Now, at this point a part of understanding what's going on is what alot of the terminology means. What I did here to set the max document length is just did a quick spot check of how many words are in a few of the Amazon reviews, looking for the max length. So, I did:

data2 frame: data2['text_cln'].iloc[10]

This shows that at index-10, there are 743 words in this comment, I just bumped it up to 800. Again, still learning here, so this could have been one parameter that needs to be better tuned to increase accuracy.

# Process vocabulary  
learn = tf.contrib.learn
MAX_DOCUMENT_LENGTH = 800
vocab_processor = learn.preprocessing.VocabularyProcessor(MAX_DOCUMENT_LENGTH)
start_time = time.time() #timing it 

x_train = np.array(list(vocab_processor.fit_transform(X_datatrain))) 
print("--- %s seconds ---" % (time.time() - start_time))  

x_test = np.array(list(vocab_processor.transform(X_datatest)))
print("--- %s seconds ---" % (time.time() - start_time))  

n_words = len(vocab_processor.vocabulary_)
print("--- %s seconds ---" % (time.time() - start_time))  

print('Total words: %d' % n_words)
print(len(x_train), 'train sequences')
print(len(x_test), 'test sequences')

#confirm that the shape is consistent with max_document_lenght = 800
print('x_train shape:', x_train.shape)
print('x_test shape:', x_test.shape)

Now we've converted our training and test sets into arrays. At this point, we can use Keras.

max_words = MAX_DOCUMENT_LENGTH
batch_size = 32
#An epoch is a full pass over your training data
#this one will pass over the training set 5 times
#In 32 batches
epochs = 5

Specify the target class, in this case the Amazon Review Scores:

#number of target classes
num_classes = np.max(y_train)+1
print(num_classes, 'classes')

print('Convert class vector to binary class matrix '
  '(for use with categorical_crossentropy)')
y_train = keras.utils.to_categorical(y_train, num_classes)
y_test = keras.utils.to_categorical(y_test, num_classes)
print('y_train shape:', y_train.shape)
print('y_test shape:', y_test.shape)

Build the model

print('Building model...')
model = Sequential()
model.add(Dense(512, input_shape=(max_words,)))
model.add(Activation('relu'))
model.add(Dropout(0.5))
model.add(Dense(num_classes))
model.add(Activation('softmax'))

This is a pretty simple model with one layer that accepts the inputs (max_words) and applies the 'relu' method for activation, then adds a dropout layer which mitigates overfitting, and then a third layer that applies the softmax regression. See: https://keras.io/getting-started/sequential-model-guide/

Next, the model needs to compiled using an optimizer, specifying the loss function which is what the model will try to minimize, and the metrics, here it's accuracy.

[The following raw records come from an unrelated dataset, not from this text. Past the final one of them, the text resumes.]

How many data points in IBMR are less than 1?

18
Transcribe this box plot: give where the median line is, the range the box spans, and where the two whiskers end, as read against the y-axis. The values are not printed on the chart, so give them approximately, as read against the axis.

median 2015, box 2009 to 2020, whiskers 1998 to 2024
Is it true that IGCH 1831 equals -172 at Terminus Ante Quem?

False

model.compile(loss='categorical_crossentropy',
          optimizer='adam',
          metrics=['accuracy'])
print("--- %s seconds ---" % (time.time() - start_time))  

#timed it at around 8 minutes
history = model.fit(x_train, y_train,
                batch_size=batch_size,
                epochs=epochs,
                verbose=1,
                validation_split=0.1)
print("--- %s seconds ---" % (time.time() - start_time))  

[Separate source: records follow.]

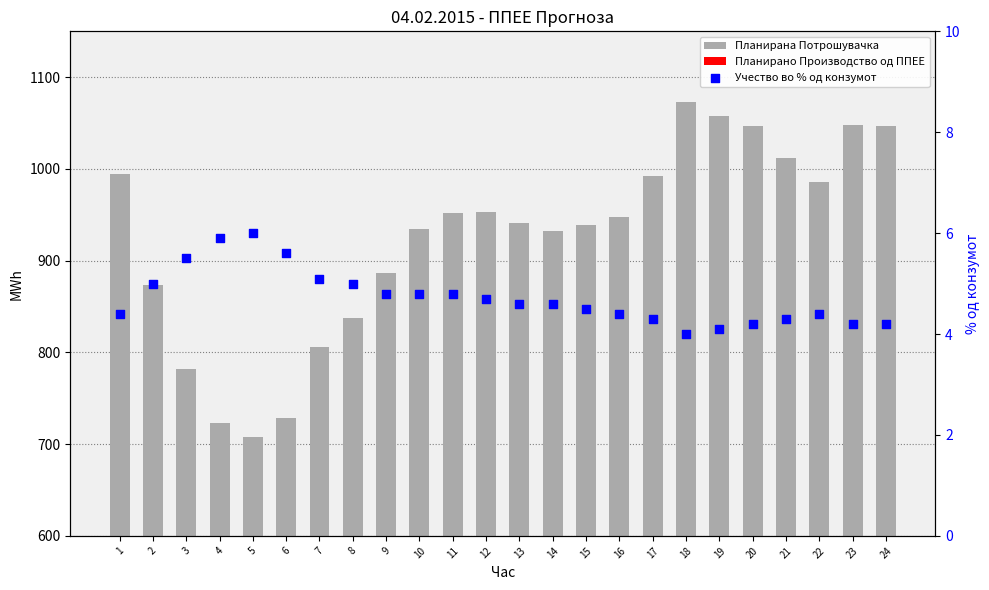

Which series reaches the minimum Y coordinate?

Учество во % од конзумот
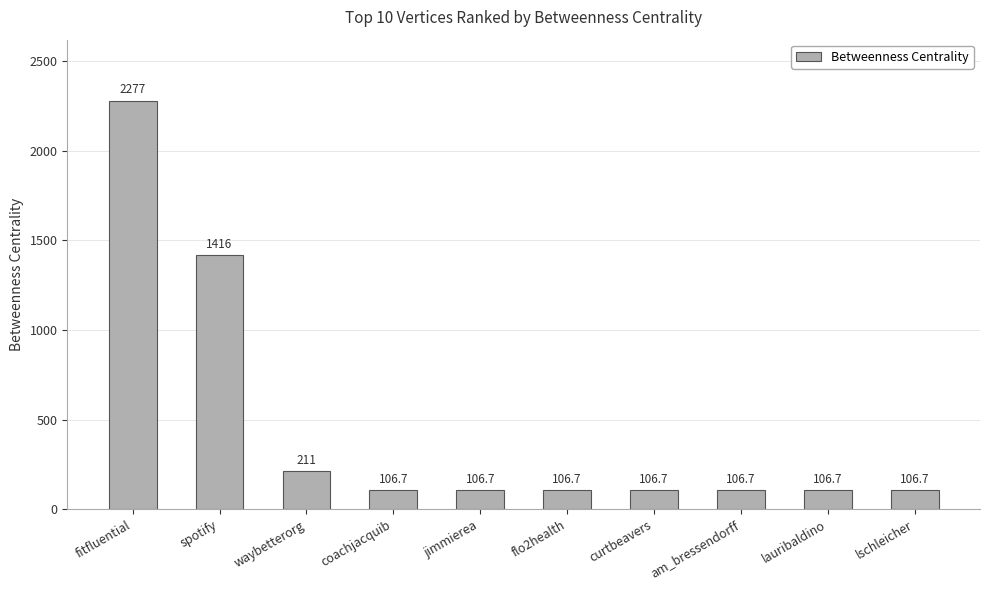

Which label corresponds to the largest value in the chart?

fitfluential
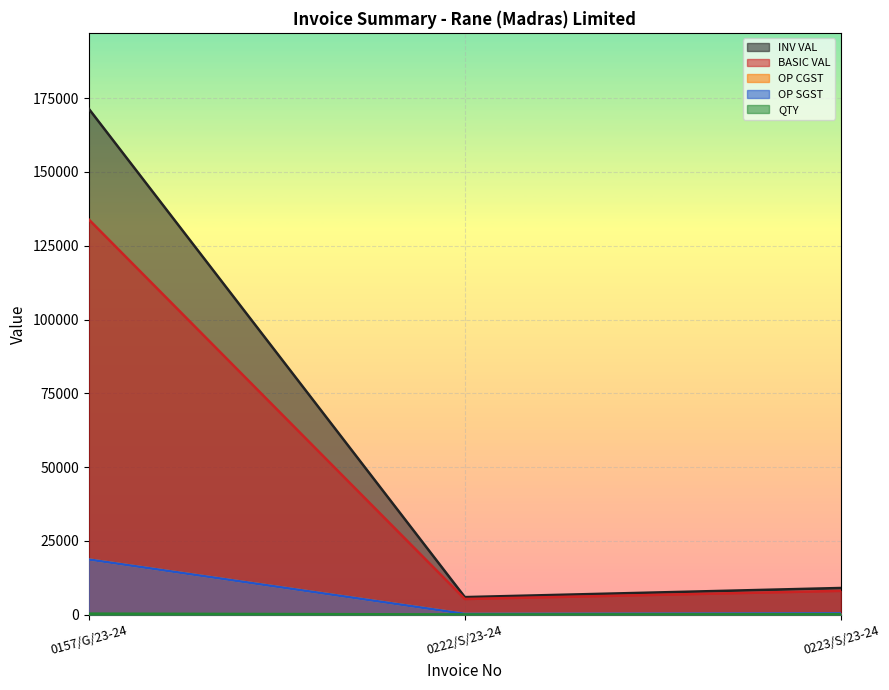

Is the value of INV VAL at 0222/S/23-24 greater than the value of OP SGST at 0222/S/23-24?

Yes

At this point, the model is being fit and run on 5 epochs:
keras

score = model.evaluate(x_test, y_test,
                   batch_size=batch_size, verbose=1)
print("--- %s seconds ---" % (time.time() - start_time))  

print('Test score:', score[0])
print('Test accuracy:', score[1])

Here, we have Test accuracy: 0.638221143275, and can view the predicted classes and their probabilities:

model.predict_classes(x_test, batch_size=batch_size, verbose=1)
model.predict_proba(x_test, batch_size=batch_size, verbose=1)

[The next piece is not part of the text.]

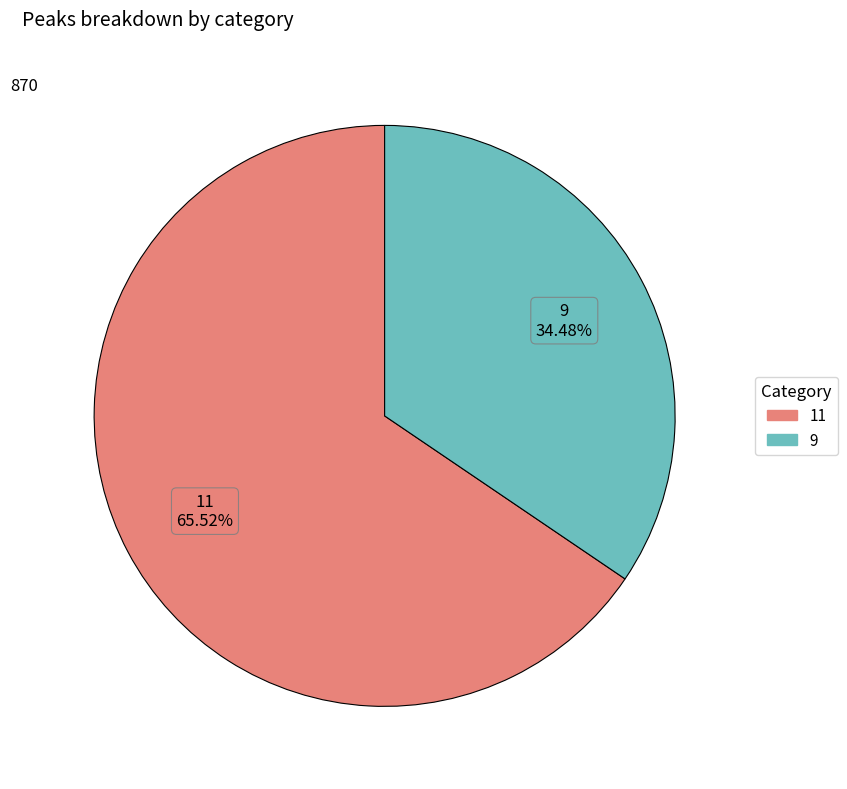

Which category has the biggest portion of the pie?

11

  array([[ 0.,  0.,  0.,  0.,  0.,  1.],
   [ 0.,  0.,  0.,  0.,  0.,  1.],
   [ 0.,  0.,  0.,  0.,  0.,  1.],
   ..., 
   [ 0.,  0.,  0.,  0.,  0.,  1.],
   [ 0.,  0.,  0.,  0.,  0.,  1.],
   [ 0.,  0.,  0.,  0.,  0.,  1.]], dtype=float32)

Well, this isn't a very good accuracy. Probably a result of my first step in learning keras and deep learning. I think as a next step is to add an "Embedding" layer per some previous tutorials I've read regarding text, and spending greater time on the layers. Welcome any thoughts and feedback!